-- Opening Marker --

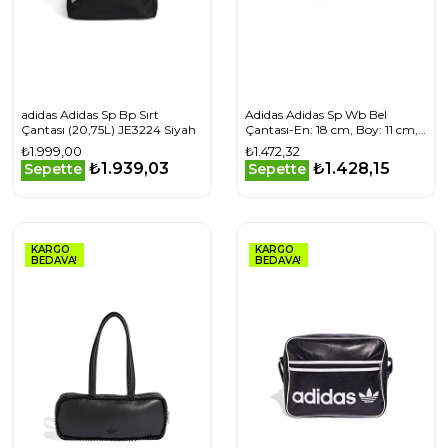
adidas Adidas Sp Bp Sırt
Adidas Adidas Sp Wb Bel
Çantası (20,75L) JE3224 Siyah
Çantası-En: 18 cm, Boy: 11 cm,
Derinlik: 6 cm JE3225 Siyah
₺1.999,00
₺1.472,32
₺1.939,03
₺1.428,15
Sepette
Sepette
KARGO
KARGO
BEDAVA!
BEDAVA!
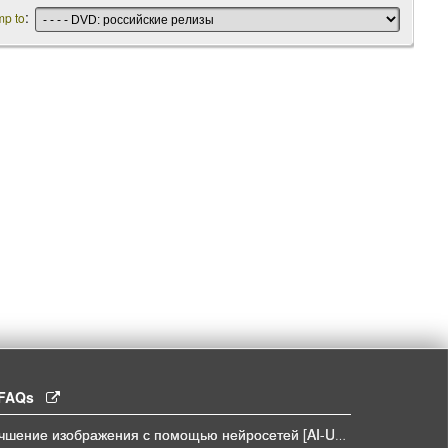
:
mp to
l FAQs
Улучшение изображения с помощью нейросетей [AI-UPSCALE]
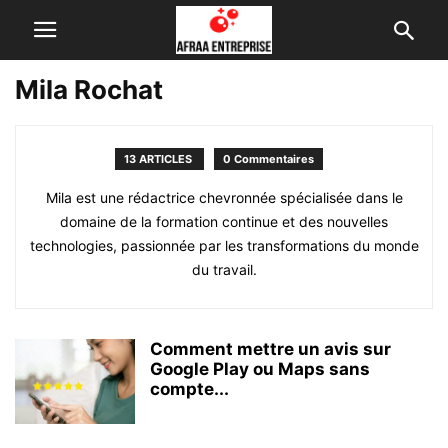
Mila Rochat
13 ARTICLES
0 Commentaires
Mila est une rédactrice chevronnée spécialisée dans le
domaine de la formation continue et des nouvelles
technologies, passionnée par les transformations du monde
du travail.
Comment mettre un avis sur
Google Play ou Maps sans
compte...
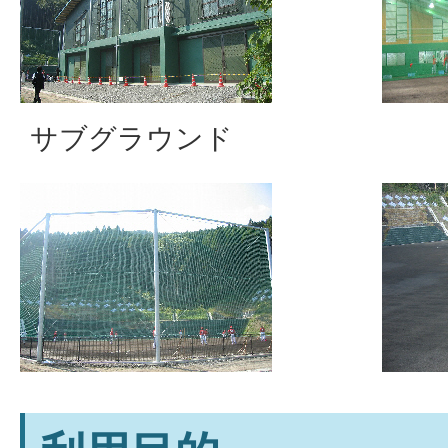
サブグラウンド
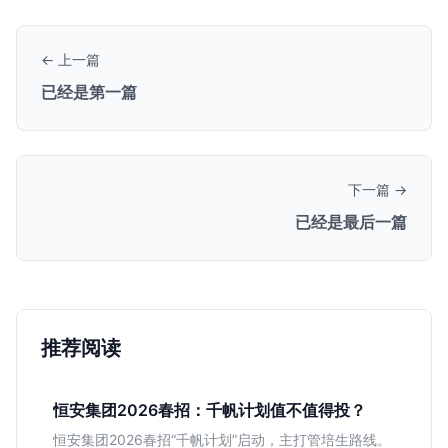
← 上一篇
已经是第一篇
下一篇 →
已经是最后一篇
推荐阅读
恒安集团2026春招：千帆计划值不值得投？
恒安集团2026春招“千帆计划”启动，主打管培生路线。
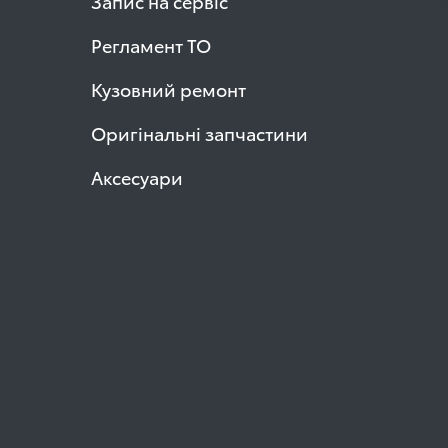
Запис на сервіс
Регламент ТО
Кузовний ремонт
Оригінальні запчастини
Аксесуари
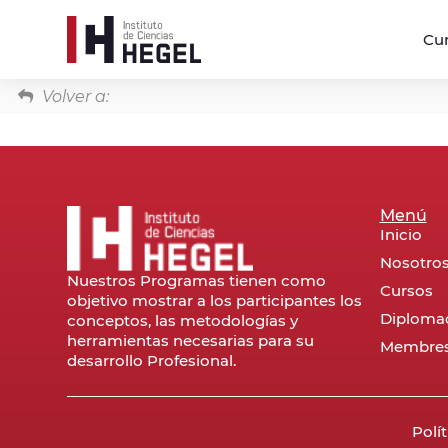
Cu
Volver a:
Menú
Inicio
Nosotro
Nuestros Programas tienen como
Cursos
objetivo mostrar a los participantes los
Diploma
conceptos, las metodologías y
herramientas necesarias para su
Membres
desarrollo Profesional.
Polí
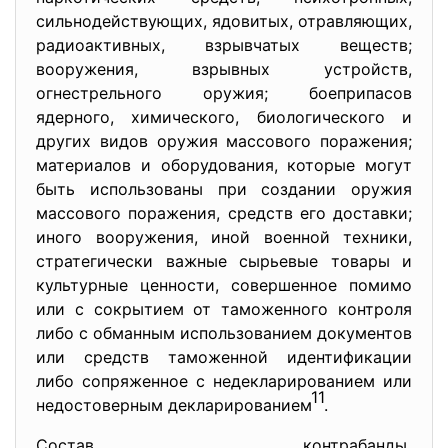
сильнодействующих, ядовитых, отравляющих,
радиоактивных, взрывчатых веществ;
вооружения, взрывных устройств,
огнестрельного оружия; боеприпасов
ядерного, химического, биологического и
других видов оружия массового поражения;
материалов и оборудования, которые могут
быть использованы при создании оружия
массового поражения, средств его доставки;
иного вооружения, иной военной техники,
стратегически важные сырьевые товары и
культурные ценности, совершенное помимо
или с сокрытием от таможенного контроля
либо с обманным использованием документов
или средств таможенной идентификации
либо сопряженное с недекларированием или
11
недостоверным декларированием
.
Состав контрабанды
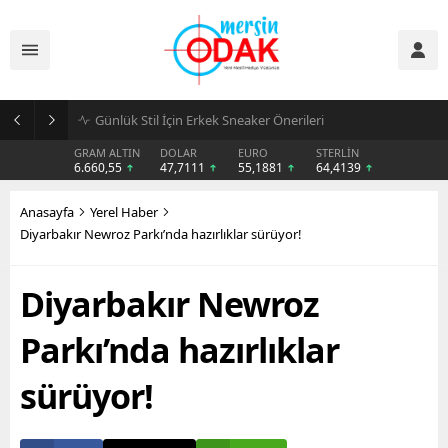
Günlük Stil İçin Erkek Sneaker Önerileri
GRAM ALTIN
DOLAR
EURO
STERLİN
6.660,55
47,7111
55,1881
64,4139
Anasayfa
Yerel Haber
Diyarbakır Newroz Parkı’nda hazırlıklar sürüyor!
Diyarbakır Newroz
Parkı’nda hazırlıklar
sürüyor!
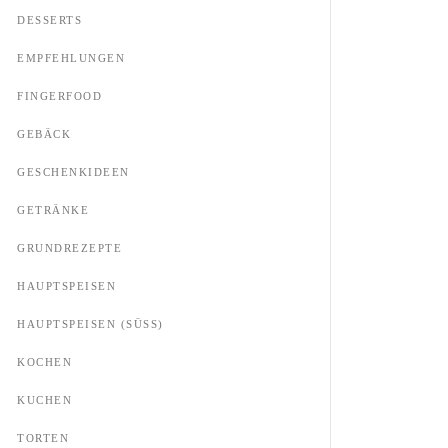
DESSERTS
EMPFEHLUNGEN
FINGERFOOD
GEBÄCK
GESCHENKIDEEN
GETRÄNKE
GRUNDREZEPTE
HAUPTSPEISEN
HAUPTSPEISEN (SÜSS)
KOCHEN
KUCHEN
TORTEN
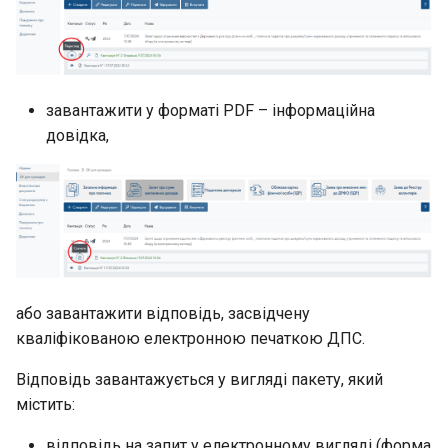
завантажити у форматі PDF – інформаційна
довідка,
або завантажити відповідь, засвідчену
кваліфікованою електронною печаткою ДПС.
Відповідь завантажується у вигляді пакету, який
містить:
відповідь на запит у електронному вигляді (форма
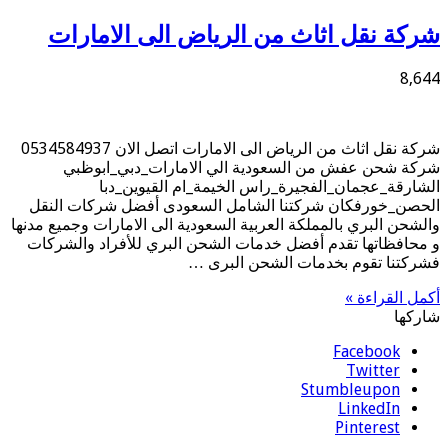
شركة نقل اثاث من الرياض الى الامارات
8,644
شركة نقل اثاث من الرياض الى الامارات اتصل الان 0534584937
شركة شحن عفش من السعودية الي الامارات_دبي_ابوظبي
الشارقة_عجمان_الفجيرة_راس الخيمة_ام القيوين_دبا
الحصن_خورفكان شركتنا الشامل السعودى أفضل شركات النقل
والشحن البري بالمملكة العربية السعودية الى الامارات وجميع مدنها
و محافظاتها تقدم أفضل خدمات الشحن البري للأفراد والشركات
فشركتنا تقوم بخدمات الشحن البرى …
أكمل القراءة »
شاركها
Facebook
Twitter
Stumbleupon
LinkedIn
Pinterest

-- Closing Marker --

Replace "Sepette" with "Sepet" throughout the listing above, leave every other word untouched, and omit the pictures from your output.

adidas Adidas Sp Bp Sırt
Adidas Adidas Sp Wb Bel
Çantası (20,75L) JE3224 Siyah
Çantası-En: 18 cm, Boy: 11 cm,
Derinlik: 6 cm JE3225 Siyah
₺1.999,00
₺1.472,32
₺1.939,03
₺1.428,15
Sepet
Sepet
KARGO
KARGO
BEDAVA!
BEDAVA!
:
mp to
l FAQs
Улучшение изображения с помощью нейросетей [AI-UPSCALE]
Mila Rochat
13 ARTICLES
0 Commentaires
Mila est une rédactrice chevronnée spécialisée dans le
domaine de la formation continue et des nouvelles
technologies, passionnée par les transformations du monde
du travail.
Comment mettre un avis sur
Google Play ou Maps sans
compte...
サブグラウンド
← 上一篇
已经是第一篇
下一篇 →
已经是最后一篇
推荐阅读
恒安集团2026春招：千帆计划值不值得投？
恒安集团2026春招“千帆计划”启动，主打管培生路线。
Запис на сервіс
Регламент ТО
Кузовний ремонт
Оригінальні запчастини
Аксесуари
Cu
Volver a:
Menú
Inicio
Nosotro
Nuestros Programas tienen como
Cursos
objetivo mostrar a los participantes los
Diploma
conceptos, las metodologías y
herramientas necesarias para su
Membres
desarrollo Profesional.
Polí
сильнодействующих, ядовитых, отравляющих,
радиоактивных, взрывчатых веществ;
вооружения, взрывных устройств,
огнестрельного оружия; боеприпасов
ядерного, химического, биологического и
других видов оружия массового поражения;
материалов и оборудования, которые могут
быть использованы при создании оружия
массового поражения, средств его доставки;
иного вооружения, иной военной техники,
стратегически важные сырьевые товары и
культурные ценности, совершенное помимо
или с сокрытием от таможенного контроля
либо с обманным использованием документов
или средств таможенной идентификации
либо сопряженное с недекларированием или
11
недостоверным декларированием
.
Состав контрабанды
Günlük Stil İçin Erkek Sneaker Önerileri
GRAM ALTIN
DOLAR
EURO
STERLİN
6.660,55
47,7111
55,1881
64,4139
Anasayfa
Yerel Haber
Diyarbakır Newroz Parkı’nda hazırlıklar sürüyor!
Diyarbakır Newroz
Parkı’nda hazırlıklar
sürüyor!
DESSERTS
EMPFEHLUNGEN
FINGERFOOD
GEBÄCK
GESCHENKIDEEN
GETRÄNKE
GRUNDREZEPTE
HAUPTSPEISEN
HAUPTSPEISEN (SÜSS)
KOCHEN
KUCHEN
TORTEN
завантажити у форматі PDF – інформаційна
довідка,
або завантажити відповідь, засвідчену
кваліфікованою електронною печаткою ДПС.
Відповідь завантажується у вигляді пакету, який
містить:
відповідь на запит у електронному вигляді (форма
شركة نقل اثاث من الرياض الى الامارات
8,644
شركة نقل اثاث من الرياض الى الامارات اتصل الان 0534584937
شركة شحن عفش من السعودية الي الامارات_دبي_ابوظبي
الشارقة_عجمان_الفجيرة_راس الخيمة_ام القيوين_دبا
الحصن_خورفكان شركتنا الشامل السعودى أفضل شركات النقل
والشحن البري بالمملكة العربية السعودية الى الامارات وجميع مدنها
و محافظاتها تقدم أفضل خدمات الشحن البري للأفراد والشركات
فشركتنا تقوم بخدمات الشحن البرى …
أكمل القراءة »
شاركها
Facebook
Twitter
Stumbleupon
LinkedIn
Pinterest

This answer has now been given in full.